Cloud backup differs from traditional backup software in the following ways:
(1) Number of Users
Backup software is traditionally used in a LAN or WAN by specific user groups. Because the number of users is small, only a small number of storage servers are usually configured—for ease of deployment, ease of maintenance, and to reduce cost. User access paths to the servers are fixed, and dynamic assignment or adjustment is not required to meet different scenarios.
In contrast, cloud backup is designed for a large number of users in the WAN. As this number grows, the system has to be configured with multiple storage servers to meet scalability requirements. The system should also be capable of processing concurrent access requests from a large number of users, and assigning proper target storage servers to these users by means of efficient parallel scheduling policy. Load balance and high storage utilization can thus be achieved among all storage servers. The process is completely transparent to users.
(2) Amount of Data
The difference in user numbers between cloud backup and traditional backup software represents a great difference in the amount of data to be processed. Backup data generated by large-scale users in the WAN may easily reach one TB or even one PB. Thus, proper data organization methods and compression algorithms are of great importance to improve the transmission and storage efficiency of massive amounts of data. The ultimate objective of these methods and algorithms is to improve system performance, reduce hardware costs and save energy.
(3) Service Security
Cloud backup must be compatible with heterogeneous data platforms of different backup clients; must ensure data integrity at the block, file and application levels; must adapt to a complex and changing WAN environment; and must guarantee data security.
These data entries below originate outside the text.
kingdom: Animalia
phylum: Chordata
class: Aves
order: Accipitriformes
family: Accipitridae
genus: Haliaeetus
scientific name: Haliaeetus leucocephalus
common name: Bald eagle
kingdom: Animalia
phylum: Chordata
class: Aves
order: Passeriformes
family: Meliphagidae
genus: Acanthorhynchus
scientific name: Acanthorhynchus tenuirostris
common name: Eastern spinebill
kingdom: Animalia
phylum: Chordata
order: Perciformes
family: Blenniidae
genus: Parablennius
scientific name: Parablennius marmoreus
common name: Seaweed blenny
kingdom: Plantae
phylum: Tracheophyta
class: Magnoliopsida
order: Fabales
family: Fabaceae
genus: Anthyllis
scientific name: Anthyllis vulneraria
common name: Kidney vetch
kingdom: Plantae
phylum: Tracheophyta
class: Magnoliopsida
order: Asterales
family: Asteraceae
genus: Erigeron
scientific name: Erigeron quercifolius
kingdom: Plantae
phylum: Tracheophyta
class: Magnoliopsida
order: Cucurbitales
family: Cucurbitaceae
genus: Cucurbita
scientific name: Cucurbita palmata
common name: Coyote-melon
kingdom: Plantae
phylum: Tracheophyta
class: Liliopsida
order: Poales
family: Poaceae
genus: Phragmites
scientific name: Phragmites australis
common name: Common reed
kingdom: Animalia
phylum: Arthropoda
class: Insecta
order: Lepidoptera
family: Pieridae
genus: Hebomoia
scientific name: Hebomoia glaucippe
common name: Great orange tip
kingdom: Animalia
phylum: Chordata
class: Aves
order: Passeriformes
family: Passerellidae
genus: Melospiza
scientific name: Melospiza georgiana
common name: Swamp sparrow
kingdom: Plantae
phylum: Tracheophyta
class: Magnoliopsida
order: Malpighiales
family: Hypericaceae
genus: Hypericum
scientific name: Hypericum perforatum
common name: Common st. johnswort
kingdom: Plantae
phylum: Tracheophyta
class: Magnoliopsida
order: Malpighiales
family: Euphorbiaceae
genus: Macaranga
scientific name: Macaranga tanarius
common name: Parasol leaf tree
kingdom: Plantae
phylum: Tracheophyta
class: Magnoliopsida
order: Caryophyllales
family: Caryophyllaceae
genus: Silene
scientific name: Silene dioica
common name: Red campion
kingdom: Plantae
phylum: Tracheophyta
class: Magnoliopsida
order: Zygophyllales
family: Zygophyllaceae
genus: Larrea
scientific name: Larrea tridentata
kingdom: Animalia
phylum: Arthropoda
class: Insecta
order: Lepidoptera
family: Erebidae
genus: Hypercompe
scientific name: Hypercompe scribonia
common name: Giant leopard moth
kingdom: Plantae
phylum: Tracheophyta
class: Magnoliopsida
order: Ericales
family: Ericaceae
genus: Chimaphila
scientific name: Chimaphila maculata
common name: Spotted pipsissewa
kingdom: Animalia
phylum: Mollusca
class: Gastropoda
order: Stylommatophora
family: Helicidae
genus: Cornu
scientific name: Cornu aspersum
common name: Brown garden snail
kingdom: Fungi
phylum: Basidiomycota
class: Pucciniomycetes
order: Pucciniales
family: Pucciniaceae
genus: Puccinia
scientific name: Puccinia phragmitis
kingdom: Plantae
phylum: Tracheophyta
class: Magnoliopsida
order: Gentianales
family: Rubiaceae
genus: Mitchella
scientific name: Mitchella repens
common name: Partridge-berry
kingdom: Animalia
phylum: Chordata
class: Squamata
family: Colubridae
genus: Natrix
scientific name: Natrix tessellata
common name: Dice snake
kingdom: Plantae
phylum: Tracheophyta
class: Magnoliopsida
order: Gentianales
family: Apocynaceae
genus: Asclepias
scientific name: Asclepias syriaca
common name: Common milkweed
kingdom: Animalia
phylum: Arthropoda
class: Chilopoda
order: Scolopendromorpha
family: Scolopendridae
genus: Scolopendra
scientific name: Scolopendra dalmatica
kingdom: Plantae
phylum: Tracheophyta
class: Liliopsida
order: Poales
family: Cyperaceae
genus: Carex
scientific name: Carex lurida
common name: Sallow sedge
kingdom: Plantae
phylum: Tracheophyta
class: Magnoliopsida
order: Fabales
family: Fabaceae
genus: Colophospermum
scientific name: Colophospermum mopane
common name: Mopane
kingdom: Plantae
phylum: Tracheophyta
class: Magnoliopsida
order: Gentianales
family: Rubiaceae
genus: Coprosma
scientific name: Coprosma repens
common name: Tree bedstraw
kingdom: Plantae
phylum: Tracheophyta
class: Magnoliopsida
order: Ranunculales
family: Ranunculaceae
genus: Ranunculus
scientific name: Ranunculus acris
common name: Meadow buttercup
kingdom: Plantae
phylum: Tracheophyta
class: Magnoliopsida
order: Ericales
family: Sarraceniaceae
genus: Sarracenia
Cloud backup systems have higher requirements on reliability than common backup software. However, people unconsciously feel it safer to backup critical data on visible devices. Doubts may arise about the security of backing up private data in faraway data centers.
On the one hand, cloud backup is prone to various abnormalities; on the other, users subjectively impose higher security requirements on cloud backup than on backup software. Security is therefore a pressing area of study for cloud backup.
According to the characteristics of cloud backup, the study of cloud backup focuses on:
(1) Command Flow
The B-Cloud system consists of backup clients, manager, and storage servers. The manager is the administrative center of the entire system, responsible for task scheduling, operation management, and status monitoring in the service process.
After receiving a service request from a backup client, the three parts of the system implement bidirectional security certification; and importantly, the manager completes job scheduling to establish a connection between the backup client and the storage server. At this point, the system begins to deliver the backup or recovery service.
(2) Data Flow
The backup or recovery data flow is transmitted between the backup client and the storage server without passing the manager. This method, whereby data goes directly from the source to the destination and does not pass any intermediate node, improves efficiency and also balances the overall load of the system. For data transmission and storage, backup data organization and compression are key.
(3) Service Security
Security of cloud backup involves the security within service platform, modules, and coordination and communication between modules. This issue requires in-depth discussion which is not intended here.
This paper introduces cloud storage technology and takes cloud backup as an example to discuss issues to be addressed in cloud storage application.
A trend of technology development is to satisfy requirements with services. Cloud storage conforms to this trend. However, in-depth study is needed into the implementation of cloud storage and its widespread applications.